RIO DE JANEIRO - Alguns leitores sempre me perguntam por que escrevo tanto sobre o pai, fazendo dele um personagem recorrente de meus textos, e quase nunca falo da mãe. Em geral, pelo menos no ocidente, o culto à mãe é um dos clichês mais sovados, enquanto os pais, dos trágicos gregos a Shakespeare, Kafka e Faulkner, funcionam como sacos de pancada dos filhos -que somos todos nós.
Não posso nem quero falar pelos outros, falo por mim mesmo. Mãe é o único valor absoluto que temos -e não importa que mãe seja ela, nem importa se somos santos ou pecadores, mocinhos ou bandidos, se valemos alguma coisa ou nada valemos.
É um mistério a relação do filho com a mãe -sem nenhuma alusão aos complexos que um desnaturado Freud divulgou por aí, estigmatizando a simplicidade da relação que um filho tem pela mãe e a mãe pelo filho.
Sou de opinião -se é que tenho alguma opinião- de que nunca falamos realmente aquilo que é mais importante para nós. Aprendemos que a palavra -que foi negada aos nossos irmãos animais- serve para esta coisa maravilhosa que é esconder o pensamento.

▬▬▬

PERGUNTAS —
1. No texto sobre a mãe, copie o trecho que vai de "Não posso nem" até "esconder o pensamento.", trocando "mocinhos" por "heróis".
2. Retome o texto sobre a mãe logo depois da última frase e continue a escrita.

MATERIAL COLETADO —

▬▬▬

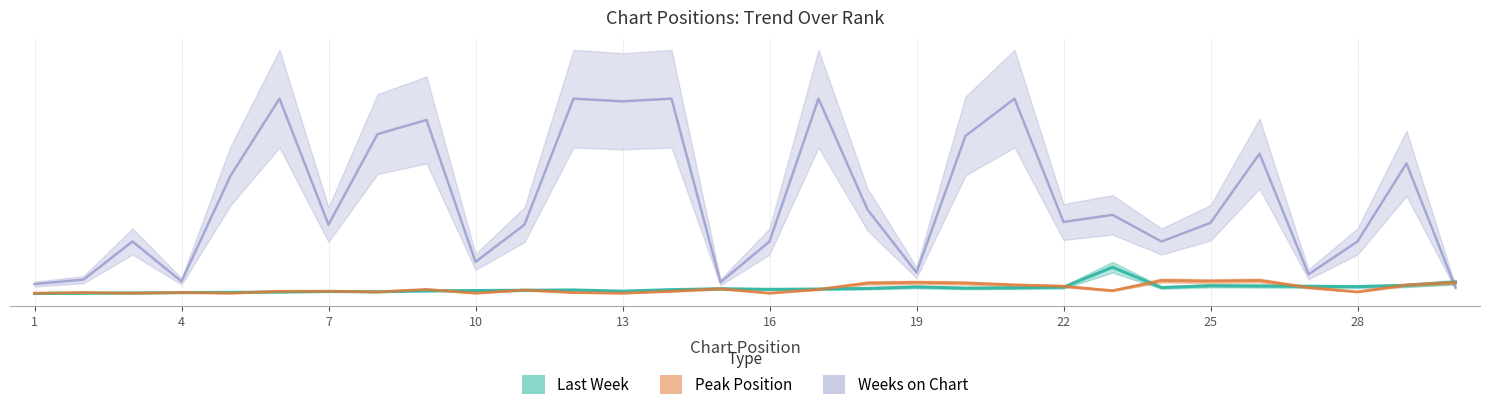

What is the value of the Weeks on Chart point at the 4th from the left?

14.0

▬▬▬

RESPOSTAS POR ITEM —
1.
Não posso nem quero falar pelos outros, falo por mim mesmo. Mãe é o único valor absoluto que temos -e não importa que mãe seja ela, nem importa se somos santos ou pecadores, heróis ou bandidos, se valemos alguma coisa ou nada valemos.
É um mistério a relação do filho com a mãe -sem nenhuma alusão aos complexos que um desnaturado Freud divulgou por aí, estigmatizando a simplicidade da relação que um filho tem pela mãe e a mãe pelo filho.
Sou de opinião -se é que tenho alguma opinião- de que nunca falamos realmente aquilo que é mais importante para nós. Aprendemos que a palavra -que foi negada aos nossos irmãos animais- serve para esta coisa maravilhosa que é esconder o pensamento.

2.
Quando perdi minha mãe, descobri que o mundo começava de fato para mim. Tudo estava vazio, sem sentido, olhava o céu, as árvores, as pessoas, ouvia músicas e sentia cheiros, mas tudo era diferente. Nem pior nem melhor do que antes. Apenas diferente. Tudo o que acontecesse -ou se nada acontecesse- daria no mesmo.
Não sou exemplo de nada, muito menos de bom sujeito. Mas quando sei que alguém perde a mãe, sinto-me órfão de novo. É um enigma que nunca decifrarei. Enquanto ela vive, somos filhos dela, cada um tem a sua mãe. Mas na orfandade descobrimos que somos todos irmãos.